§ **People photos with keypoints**
#####
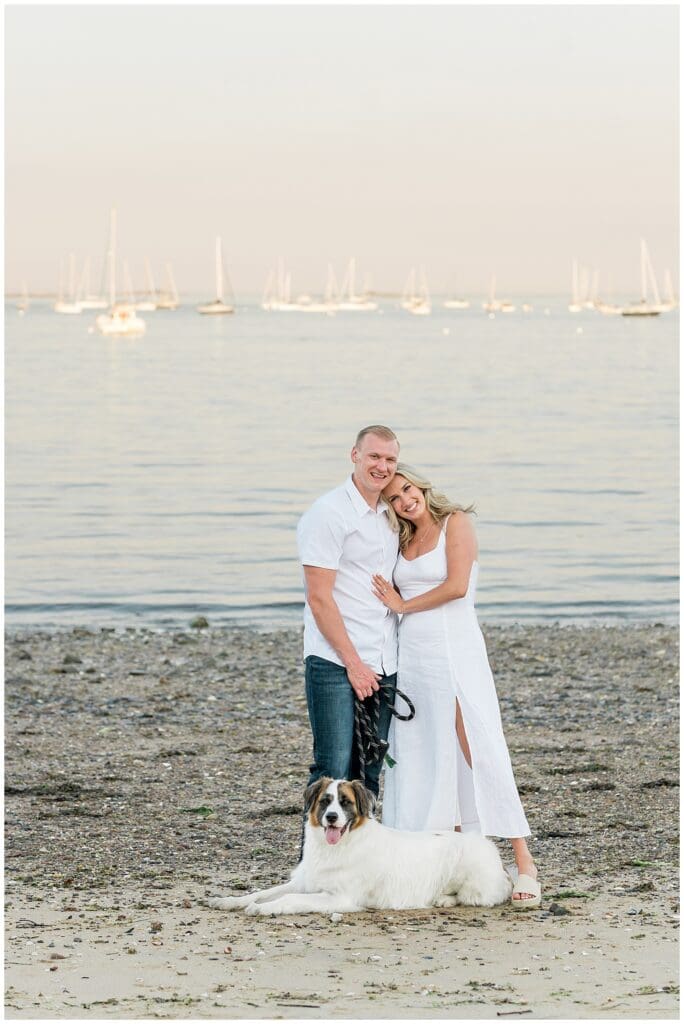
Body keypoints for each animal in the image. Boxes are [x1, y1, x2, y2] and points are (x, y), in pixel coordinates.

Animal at [205, 774, 509, 921]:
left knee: (474, 897)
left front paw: (264, 909)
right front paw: (231, 900)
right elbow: (263, 892)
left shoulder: (338, 898)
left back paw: (444, 899)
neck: (337, 847)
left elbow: (288, 899)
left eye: (346, 803)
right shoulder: (305, 882)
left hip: (469, 876)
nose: (331, 817)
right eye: (325, 801)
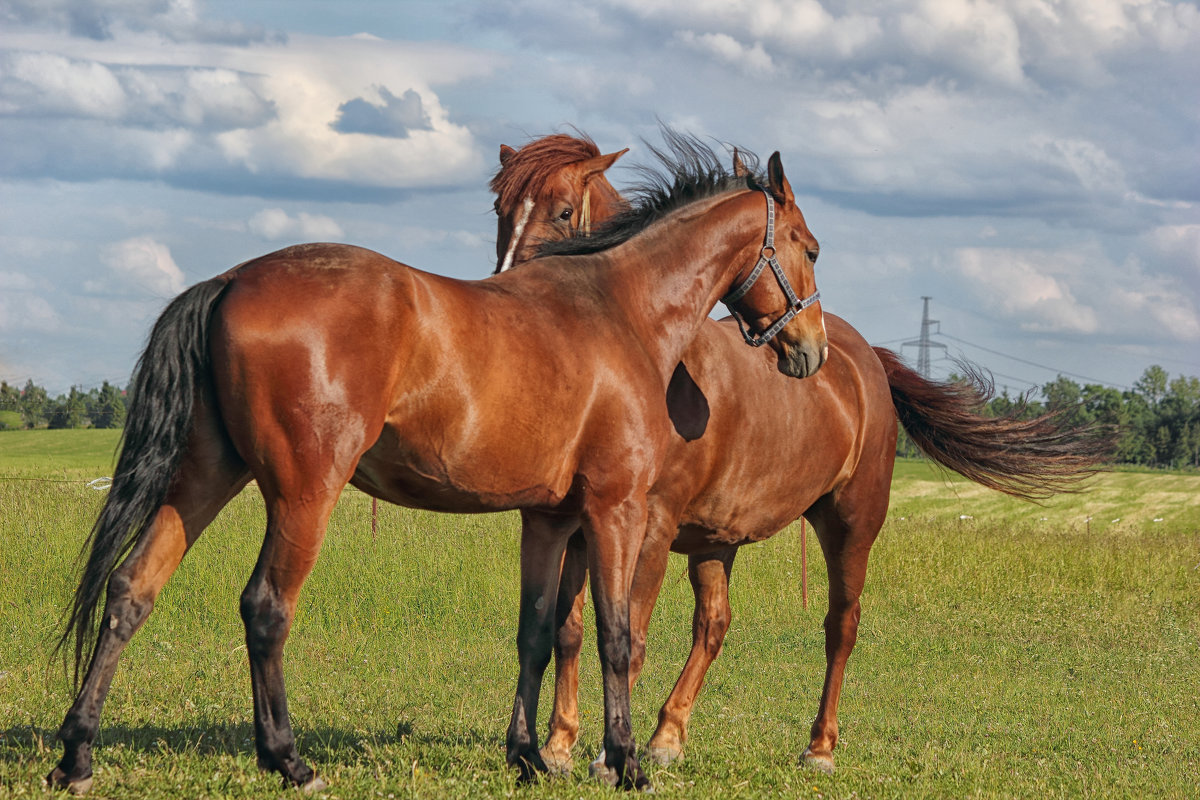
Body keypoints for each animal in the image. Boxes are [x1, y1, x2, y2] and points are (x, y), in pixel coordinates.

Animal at [44, 133, 825, 796]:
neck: (617, 309)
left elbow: (536, 633)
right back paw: (290, 762)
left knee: (132, 589)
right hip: (303, 494)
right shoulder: (617, 510)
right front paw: (625, 762)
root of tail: (233, 278)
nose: (810, 350)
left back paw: (77, 756)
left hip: (203, 478)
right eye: (810, 247)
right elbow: (616, 634)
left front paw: (527, 756)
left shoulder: (547, 519)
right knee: (265, 608)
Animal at [492, 130, 1108, 777]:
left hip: (850, 526)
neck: (651, 339)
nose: (510, 291)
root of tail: (862, 358)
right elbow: (569, 630)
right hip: (715, 540)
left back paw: (820, 747)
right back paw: (668, 736)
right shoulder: (580, 524)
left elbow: (628, 634)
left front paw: (603, 757)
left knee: (841, 626)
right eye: (500, 209)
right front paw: (560, 745)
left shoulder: (649, 526)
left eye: (564, 212)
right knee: (712, 626)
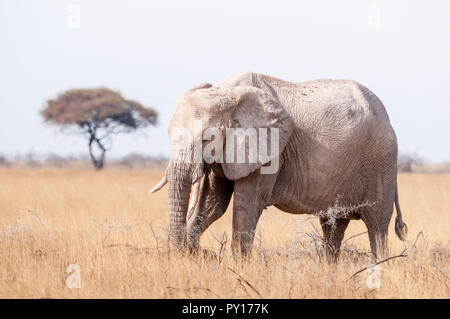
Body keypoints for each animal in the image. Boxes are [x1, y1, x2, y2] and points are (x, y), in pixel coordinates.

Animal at [151, 71, 408, 262]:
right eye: (168, 133)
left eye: (206, 138)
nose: (204, 254)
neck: (226, 93)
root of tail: (386, 115)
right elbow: (214, 203)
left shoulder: (270, 151)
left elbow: (248, 203)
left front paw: (239, 267)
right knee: (334, 225)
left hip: (381, 161)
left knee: (377, 226)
#####
§ **YOUR TASK**
With pictures left out, transcribe each line from the one containing "right eye: (810, 247)" through the end of the data, both ends included.

§ **RESPONSE TO THIS EXERCISE**
right eye: (810, 247)
right elbow: (616, 634)
left front paw: (527, 756)
left shoulder: (547, 519)
right knee: (265, 608)
Animal at [492, 130, 1108, 777]:
left hip: (850, 526)
neck: (651, 339)
nose: (510, 291)
root of tail: (862, 358)
right elbow: (569, 630)
right hip: (715, 540)
left back paw: (820, 747)
right back paw: (668, 736)
right shoulder: (580, 524)
left elbow: (628, 634)
left front paw: (603, 757)
left knee: (841, 626)
right eye: (500, 209)
right front paw: (560, 745)
left shoulder: (649, 526)
left eye: (564, 212)
right knee: (712, 626)
Body keypoints for each animal in the image. Boxes are [x1, y1, x2, y2] and points are (x, y), in pixel coordinates.

Animal at [151, 71, 408, 262]:
right eye: (168, 133)
left eye: (206, 138)
nose: (204, 254)
neck: (226, 93)
root of tail: (386, 115)
right elbow: (214, 203)
left shoulder: (270, 151)
left elbow: (248, 203)
left front paw: (239, 267)
right knee: (334, 225)
left hip: (381, 161)
left knee: (377, 226)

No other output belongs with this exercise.